Next generation consumer electronics calls for low cost, high performance information displays with high pixel count (resolution) and high response speed. To drive such displays, the thin film transistors (TFT) used for the pixel drivers need sufficient mobility and stability at operating conditions: with Vds typically in 0˜10 v for either LCD or OLED displays. OLED displays and peripheral drivers on panel set up more rigorous requirement on TFT operation lifetime. Amorphous silicon (a-Si) based TFT cannot meet such needs due to low carrier mobility and performance instability. Low temperature polysilicon (LTPS) based TFTs cannot meet such needs due to high unit area cost and uniformity problems over large display area. High mobility metal-oxide TFTs become an attractive candidate due to their LTPS-like performance, and a-Si-like cost and uniformity. From a practical point of view, a MOTFT with a process adaptable to existing display manufacturing lines originally designed for a-Si TFT is more attractive for its short time to market and over capacity business environment.
Three types of TFTs have been used in a-Si based TFTs and MOTFTs. Two types are illustrated in FIGS. 1A and 1B, which show simplified cross-sectional views each with an etch-stop (ES) layer. The type illustrated in FIG. 1A is commonly referred to as the “island ES-type”, the type illustrated in FIG. 1B is commonly referred to as the “via ES-type”, and the type illustrated in FIG. 1C is commonly referred to as the “back-channel-etching (BCE) type” TFT. In the ES type TFTs, the channel length is defined by the length of the dielectric ES between the source and drain electrodes. In the BCE type TFT, the channel length is defined by the gap between the source and drain electrodes.

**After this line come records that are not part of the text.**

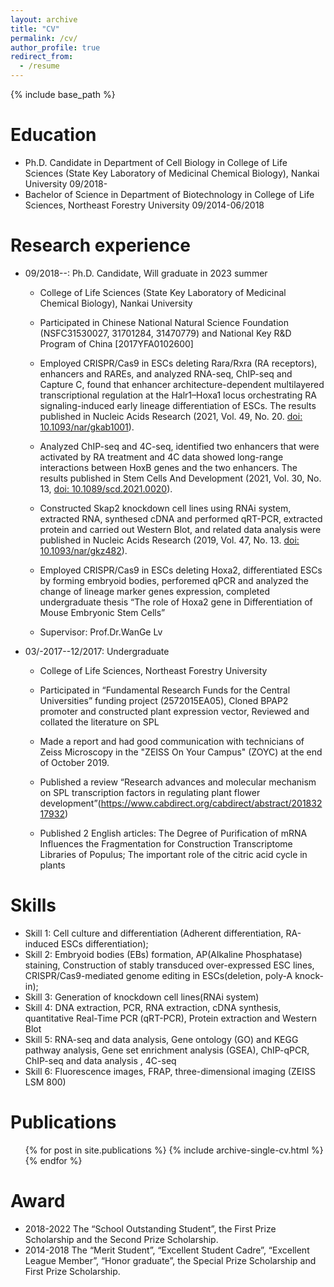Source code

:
 ```yaml
---
layout: archive
title: "CV"
permalink: /cv/
author_profile: true
redirect_from:
  - /resume
---
```


{% include base_path %}

Education
======
* Ph.D. Candidate in Department of Cell Biology in College of Life Sciences (State Key Laboratory of Medicinal Chemical Biology), Nankai University       09/2018-
* Bachelor of Science in Department of Biotechnology in College of Life Sciences, Northeast Forestry University        09/2014-06/2018

Research experience
======
* 09/2018--: Ph.D. Candidate, Will graduate in 2023 summer
   * College of Life Sciences (State Key Laboratory of Medicinal Chemical Biology), Nankai University
   * Participated in Chinese National Natural Science Foundation (NSFC31530027, 31701284, 31470779) and National Key R&D Program of China [2017YFA0102600] 
   * Employed CRISPR/Cas9 in ESCs deleting Rara/Rxra (RA receptors), enhancers and RAREs, and analyzed RNA-seq, ChIP-seq and Capture C, found that enhancer architecture-dependent multilayered transcriptional regulation at the Halr1–Hoxa1 locus orchestrating RA signaling-induced early lineage differentiation of ESCs. The results published in Nucleic Acids Research (2021, Vol. 49, No. 20. [doi: 10.1093/nar/gkab1001](https://doi.org/10.1093/nar/gkab1001)).
   * Analyzed ChIP-seq and 4C-seq, identified two enhancers that were activated by RA treatment and 4C data showed long-range interactions between HoxB genes and the two enhancers. The results published in Stem Cells And Development (2021, Vol. 30, No. 13, [doi: 10.1089/scd.2021.0020](https://doi.org/10.1089/scd.2021.0020)).
   * Constructed Skap2 knockdown cell lines using RNAi system, extracted RNA, synthesed cDNA and performed qRT-PCR, extracted protein and carried out Western Blot, and related data analysis were published in Nucleic Acids Research (2019, Vol. 47, No. 13. [doi: 10.1093/nar/gkz482](https://doi.org/10.1093/nar/gkz482)).
   * Employed CRISPR/Cas9 in ESCs deleting Hoxa2, differentiated ESCs by forming embryoid bodies, perforemed qPCR and analyzed the change of lineage marker genes expression, completed undergraduate thesis “The role of Hoxa2 gene in Differentiation of Mouse Embryonic Stem Cells”

  * Supervisor: Prof.Dr.WanGe Lv

* 03/-2017--12/2017: Undergraduate 
  * College of Life Sciences, Northeast Forestry University
  * Participated in “Fundamental Research Funds for the Central Universities” funding project (2572015EA05), Cloned BPAP2 promoter and constructed plant expression vector, Reviewed and collated the literature on SPL

  * Made a report and had good communication with technicians of Zeiss Microscopy in the "ZEISS On Your Campus" (ZOYC) at the end of October 2019. 
  * Published a review “Research advances and molecular mechanism on SPL transcription factors in regulating plant flower development”(https://www.cabdirect.org/cabdirect/abstract/20183217932)
  * Published 2 English articles: The Degree of Purification of mRNA Influences the Fragmentation for Construction Transcriptome Libraries of Populus; The important role of the citric acid cycle in plants

  
Skills
======
* Skill 1: Cell culture and differentiation (Adherent differentiation, RA-induced ESCs differentiation);
* Skill 2: Embryoid bodies (EBs) formation, AP(Alkaline Phosphatase) staining, Construction of stably transduced over-expressed ESC lines, CRISPR/Cas9-mediated genome editing in ESCs(deletion, poly-A knock-in);
* Skill 3: Generation of knockdown cell lines(RNAi system)
* Skill 4: DNA extraction, PCR, RNA extraction, cDNA synthesis, quantitative Real-Time PCR (qRT-PCR), Protein extraction and Western Blot
* Skill 5: RNA-seq and data analysis, Gene ontology (GO) and KEGG pathway analysis, Gene set enrichment analysis (GSEA), ChIP-qPCR, ChIP-seq and data analysis , 4C-seq
* Skill 6: Fluorescence images, FRAP, three-dimensional imaging (ZEISS LSM 800)

Publications
======
  <ul>{% for post in site.publications %}
    {% include archive-single-cv.html %}
  {% endfor %}</ul>
  
Award
======
* 2018-2022    The “School Outstanding Student”, the First Prize Scholarship and the Second Prize Scholarship.
* 2014-2018    The “Merit Student”, “Excellent Student Cadre”, “Excellent League Member”, “Honor graduate”, the Special Prize Scholarship and First Prize Scholarship.
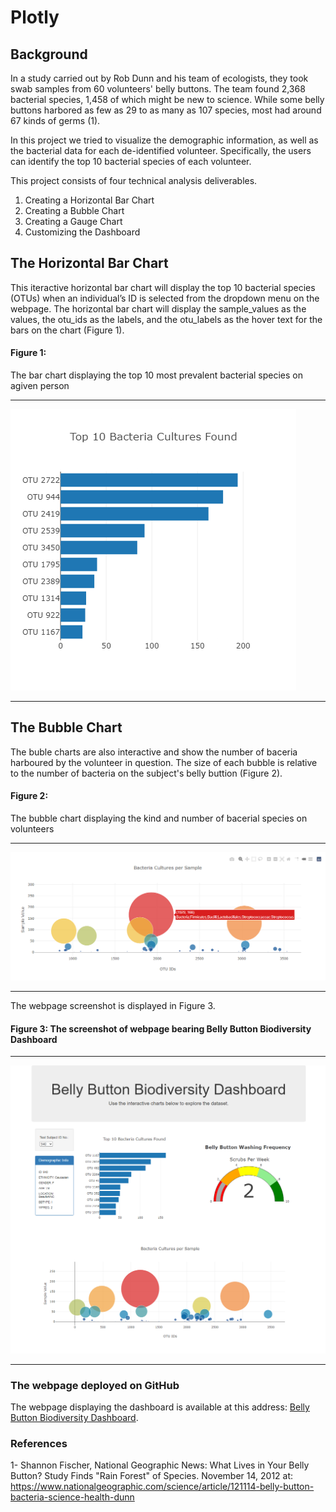# Plotly 


## Background
In a study carried out by Rob Dunn and his team of ecologists, they took swab samples from 60 volunteers' belly buttons. The team found 2,368 bacterial species, 1,458 of which might be new to science. While some belly buttons harbored as few as 29 to as many as 107 species, most had around 67 kinds of germs (1).  

In this project we tried to visualize the demographic information, as well as the bacterial data for each de-identified volunteer. Specifically, the users can  identify the top 10 bacterial species of each volunteer.


This project consists of four technical analysis deliverables. 

  1. Creating a Horizontal Bar Chart
  2. Creating a Bubble Chart
  3. Creating a Gauge Chart
  4. Customizing the Dashboard

## The Horizontal Bar Chart
This iteractive horizontal bar chart will display the top 10 bacterial species (OTUs) when an individual’s ID is selected from the dropdown menu on the webpage. The horizontal bar chart will display the sample_values as the values, the otu_ids as the labels, and the otu_labels as the hover text for the bars on the chart (Figure 1).

#### Figure 1: 
The bar chart displaying the top 10 most prevalent bacterial species on agiven person

-----------------

![bar-chart.png](https://github.com/BHashemi2021/Plotly/blob/main/Resources/Images/bar-chart.png)

-----------------

## The Bubble Chart

The buble charts are also interactive and show the number of baceria harboured by the volunteer in question. The size of each bubble is relative to the number of bacteria on the subject's belly buttion (Figure 2).


#### Figure 2: 
The bubble chart displaying the kind and number of bacerial species on volunteers

-----------------

![bubble-chart.png](https://github.com/BHashemi2021/Plotly/blob/main/Resources/Images/bubble-chart.png)

-----------------


The webpage screenshot is displayed in Figure 3.



#### Figure 3: The screenshot of webpage bearing Belly Button Biodiversity Dashboard


------------------

![full-screen.png](https://github.com/BHashemi2021/Plotly/blob/main/Resources/Images/full-screen.png)

----------------


 ### The webpage deployed on GitHub

The webpage displaying the dashboard is available at this address: [Belly Button Biodiversity Dashboard](https://bhashemi2021.github.io/Plotly). 

### References

1- Shannon Fischer, National Geographic News: What Lives in Your Belly Button? Study Finds "Rain Forest" of Species. November 14, 2012 at: https://www.nationalgeographic.com/science/article/121114-belly-button-bacteria-science-health-dunn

The ES-type TFTs have the advantage of better protecting the channel during S/D processing. However, the ES-type TFTs have a few disadvantages: (1) they require an extra mask step to pattern the etch-stop layer; and (2) due to the alignment requirements, the minimum channel length is constrained to more than (Lmin+2Lalign+2Ltol), where Lmin is the minimum gap space (often called design rule) for the metal source-drain layer, Lalign is the alignment accuracy, and Ltol is the tolerance for overlap between the S/D metal and the etch-stop. In applications with small pixel pitch, the BCE type TFT is favorable for small TFT dimensions achievable with a given design rule. However, BCE process may damage the top of channel which is more challenge in term of process control. This is especially true for a metal-oxide based channel compared to a silicon based channel.
It would be highly advantageous, therefore, to remedy the foregoing and other deficiencies inherent in the prior art.
Accordingly, it is an object of the present invention to provide a new and improved process for fabricating a stable, high mobility metal oxide thin film transistor (MOTFT).
It is another object of the present invention to provide a new and improved fabrication process with for producing MOTFTs with fewer process steps.
It is another object of the present invention to provide a new and improved fabrication process for MOTFTs that reduces the minimum channel length.
It is another object of the present invention to provide new and improved stable, high mobility metal oxide thin film transistors (MOTFT).
It is another object of the present invention to provide a low mobility metal-oxide with energy gap between 3 and 4.5 eV as the etch stop layer in MOTFT which provides sufficient electric conduction in vertical direction between S/D electrode and the channel, and provide sufficient insulation in horizontal direction.
It is another object of the present invention to provide a new and improved fabrication process for MOTFTs that includes a blanket thin film etch-stop layer on top of the channel and display pixel area with via holes for S/D contacts and electrode contact.